Attacks aren’t at all linear. Staring at a list of events isn’t help uncover suspicious or malicious activity. Attacks aren’t linear is important because legacy SIEM presents the data they ingest line by line. In other words, linearly – just as it was consumed.
Investigation can make the difference, and If you’ve ever tried investigating an incident using a legacy SIEM, you quickly learn that the whole process isn’t smooth. Investigations must use tools designed with flexibility and power to allow intelligent querying across a large volume and data variety.
Too many tools with many security tools that most security organizations have are simply astounding. With so many tools, time has demanded that each tool address multiple operational requirements. As security operations have matured as a field, the SIEM requirements have grown well beyond the capabilities found in most of the legacy providers.
Cloud coverage and identifications for cloud providers and saas apps are critical, and most legacy SIEM cannot provides this value. Legacy SIEM cannot identify many security issues and incidents on the cloud.

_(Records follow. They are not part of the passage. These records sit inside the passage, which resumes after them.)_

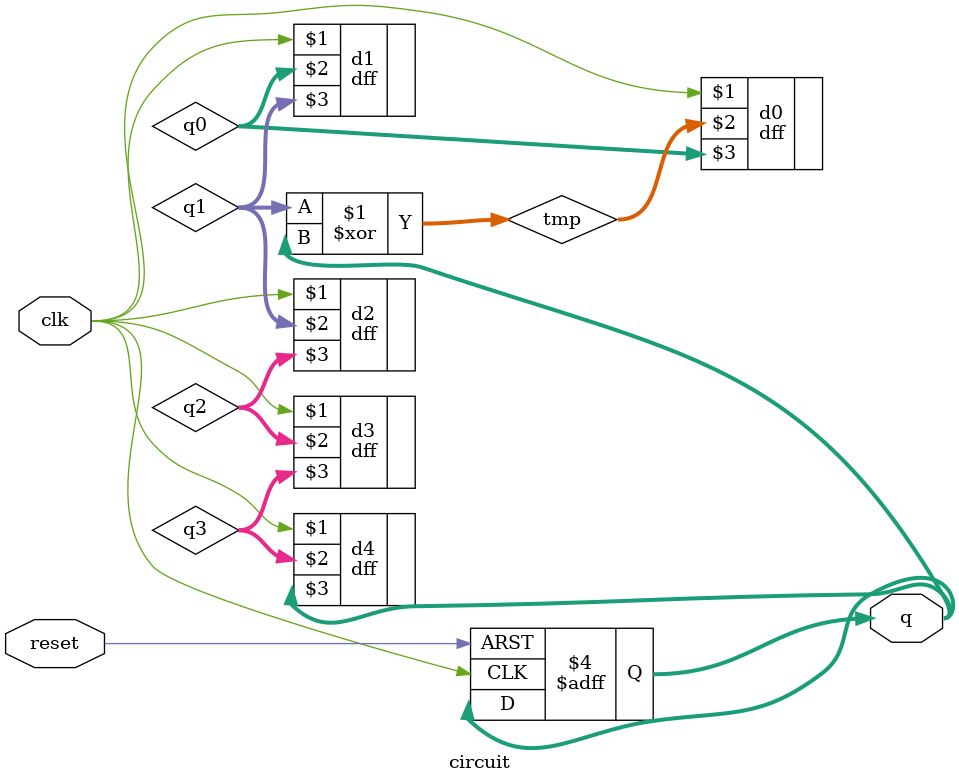
<source format=v>
module circuit(clk, reset, q);
  input clk, reset;

  output [4:0] q;
  reg [4:0] q;

  wire [4:0] q0;
  wire [4:0] q1;
  wire [4:0] q2;
  wire [4:0] q3;
  wire [4:0] tmp;

  xor x1(tmp, q1, q);
  dff d0(clk, tmp, q0);
  dff d1(clk, q0, q1);
  dff d2(clk, q1, q2);
  dff d3(clk, q2, q3);
  dff d4(clk, q3, q);

  always @(negedge reset or posedge clk) begin
    if(~reset)
      q = 5'b10111;
  end
endmodule

</source>
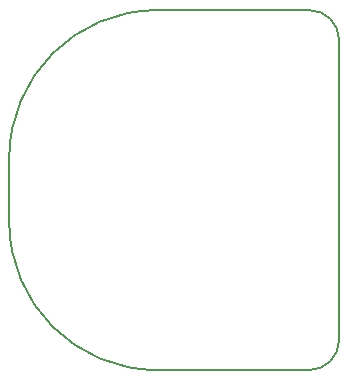
<source format=gbr>
G04 #@! TF.FileFunction,Profile,NP*
%FSLAX46Y46*%
G04 Gerber Fmt 4.6, Leading zero omitted, Abs format (unit mm)*
G04 Created by KiCad (PCBNEW 4.0.7) date 05/24/18 21:51:10*
%MOMM*%
%LPD*%
G01*
G04 APERTURE LIST*
%ADD10C,0.100000*%
%ADD11C,0.150000*%
G04 APERTURE END LIST*
D10*
D11*
X180340000Y-104140000D02*
G75*
G03X177800000Y-101600000I-2540000J0D01*
G01*
X164940000Y-101600000D02*
G75*
G03X152400000Y-114140000I0J-12540000D01*
G01*
X152400000Y-119540000D02*
G75*
G03X164940000Y-132080000I12540000J0D01*
G01*
X177800000Y-132080000D02*
G75*
G03X180340000Y-129540000I0J2540000D01*
G01*
X164947600Y-101600000D02*
X177800000Y-101600000D01*
X152400000Y-119532400D02*
X152400000Y-114147600D01*
X177800000Y-132080000D02*
X164947600Y-132080000D01*
X180340000Y-104140000D02*
X180340000Y-129540000D01*
M02*

</source>
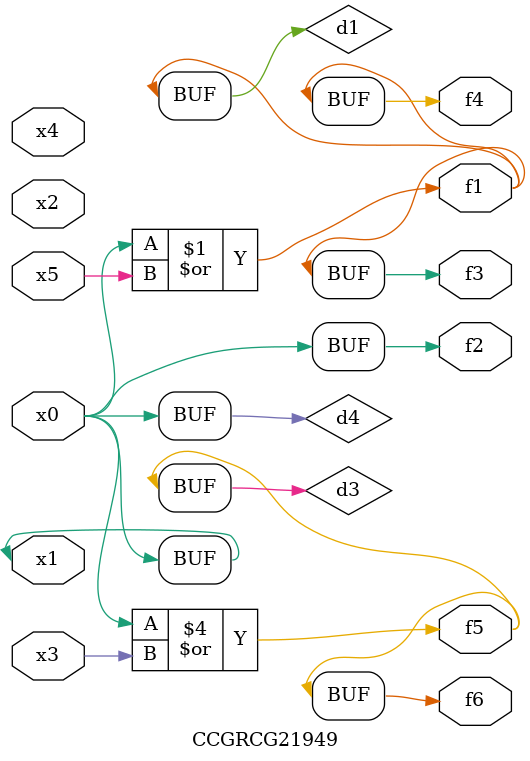
<source format=v>
module CCGRCG21949(
	input x0, x1, x2, x3, x4, x5,
	output f1, f2, f3, f4, f5, f6
);

	wire d1, d2, d3, d4;

	or (d1, x0, x5);
	xnor (d2, x1, x4);
	or (d3, x0, x3);
	buf (d4, x0, x1);
	assign f1 = d1;
	assign f2 = d4;
	assign f3 = d1;
	assign f4 = d1;
	assign f5 = d3;
	assign f6 = d3;
endmodule

</source>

From the field, this is worst because Legacy SIEM doesn’t have the right tools and options to know what occurs on the cloud, and custom development cannot be achieved because cloud and saas apps are changed dynamically.
Correlation is the key because security teams need tools to connect the dots between related events. At a minimum, security tools need to support rather than fight the analyst in making these connections.
The cloud-native SIEM market is increasing. It has a lot of pros and some cons. You must adopt a new approach with new tools and behavior for the analyst, and at the bottom line, SIEM architecture cannot be like a complex puzzle that only the one who builds it knows it! It also requires the companies to be more mindful of what type of data will be sent to the SIEM.